Now, we evaluate the definite integral using the limits $0.5$ and $1$: $\int_{0.5}^{1}\frac{dx}{1+e^x} = [x - \ln(1+e^x)]_{0.5}^{1}$ Apply the limits: $= (1 - \ln(1+e^1)) - (0.5 - \ln(1+e^{0.5}))$ $= (1 - \ln(1+e)) - (0.5 - \ln(1+\sqrt{e}))$ $= 1 - \ln(1+e) - 0.5 + \ln(1+\sqrt{e})$ Combine the constant terms and logarithm terms: $= (1 - 0.5) + (\ln(1+\sqrt{e}) - \ln(1+e))$ $= 0.5 + \ln\left(\frac{1+\sqrt{e}}{1+e}\right)$

The final answer is $\boxed{0.5 + \ln\left(\frac{1+\sqrt{e}}{1+e}\right)}$.

Explanation of the solution:

1. Find the indefinite integral of $\frac{1}{1+e^x}$. This is done by multiplying the numerator and denominator by $e^{-x}$ and then substituting $u = e^{-x}+1$, or by substituting $t=e^x$ and using partial fractions.
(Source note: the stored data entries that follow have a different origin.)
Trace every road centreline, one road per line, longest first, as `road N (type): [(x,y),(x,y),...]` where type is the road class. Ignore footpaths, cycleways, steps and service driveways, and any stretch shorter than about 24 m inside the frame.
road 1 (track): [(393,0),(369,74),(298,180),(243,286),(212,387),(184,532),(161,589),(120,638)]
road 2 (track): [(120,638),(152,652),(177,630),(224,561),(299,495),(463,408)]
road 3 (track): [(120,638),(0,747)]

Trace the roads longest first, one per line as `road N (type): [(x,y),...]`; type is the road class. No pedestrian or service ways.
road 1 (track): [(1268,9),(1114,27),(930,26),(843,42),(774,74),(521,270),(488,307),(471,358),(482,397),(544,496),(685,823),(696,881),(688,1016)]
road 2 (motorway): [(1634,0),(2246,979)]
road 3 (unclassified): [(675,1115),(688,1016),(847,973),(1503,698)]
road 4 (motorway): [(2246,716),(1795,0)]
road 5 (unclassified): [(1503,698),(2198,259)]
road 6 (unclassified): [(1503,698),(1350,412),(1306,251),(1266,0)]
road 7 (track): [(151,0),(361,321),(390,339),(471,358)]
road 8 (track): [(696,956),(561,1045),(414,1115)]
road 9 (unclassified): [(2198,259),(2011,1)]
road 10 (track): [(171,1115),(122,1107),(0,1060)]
Both methods yield $x - \ln(1+e^x)$.
2. Apply the limits of integration using the Fundamental Theorem of Calculus: $\int_{a}^{b} f(x) dx = F(b) - F(a)$, where $F(x)$ is the antiderivative of $f(x)$.
3. Substitute the upper limit ($x=1$) and the lower limit ($x=0.5$) into the antiderivative and subtract the results.
4. Simplify the expression using logarithm properties.